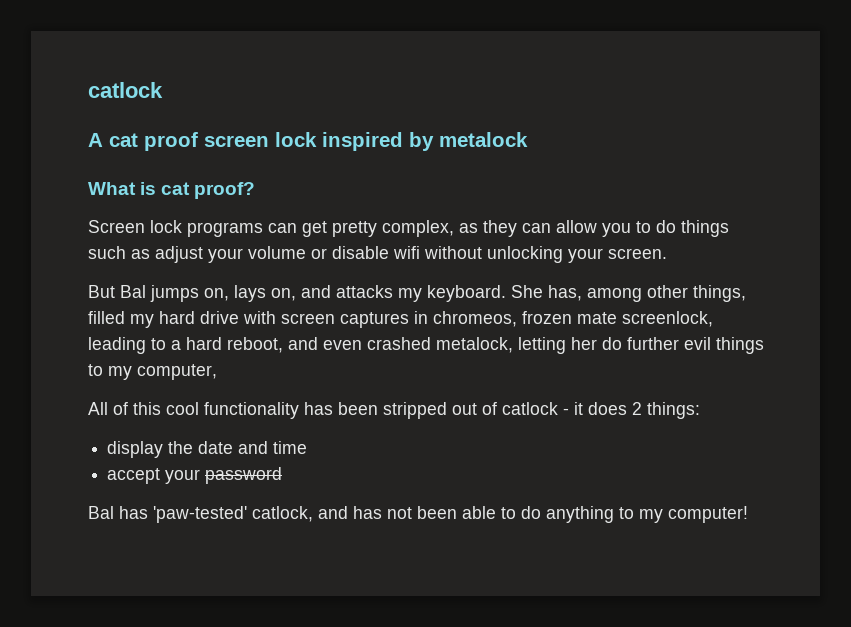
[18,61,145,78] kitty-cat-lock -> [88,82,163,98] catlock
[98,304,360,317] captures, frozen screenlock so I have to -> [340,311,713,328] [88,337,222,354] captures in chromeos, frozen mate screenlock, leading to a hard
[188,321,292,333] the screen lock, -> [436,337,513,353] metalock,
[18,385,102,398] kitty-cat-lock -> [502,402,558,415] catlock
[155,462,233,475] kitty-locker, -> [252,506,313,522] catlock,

====================

# How to complete this task:
Your answer must be the entries repeated exactly, with no pictures.

# Written answer:
[18,61,145,78] kitty-cat-lock -> [88,82,163,98] catlock
[98,304,360,317] captures, frozen screenlock so I have to -> [340,311,713,328] [88,337,222,354] captures in chromeos, frozen mate screenlock, leading to a hard
[188,321,292,333] the screen lock, -> [436,337,513,353] metalock,
[18,385,102,398] kitty-cat-lock -> [502,402,558,415] catlock
[155,462,233,475] kitty-locker, -> [252,506,313,522] catlock,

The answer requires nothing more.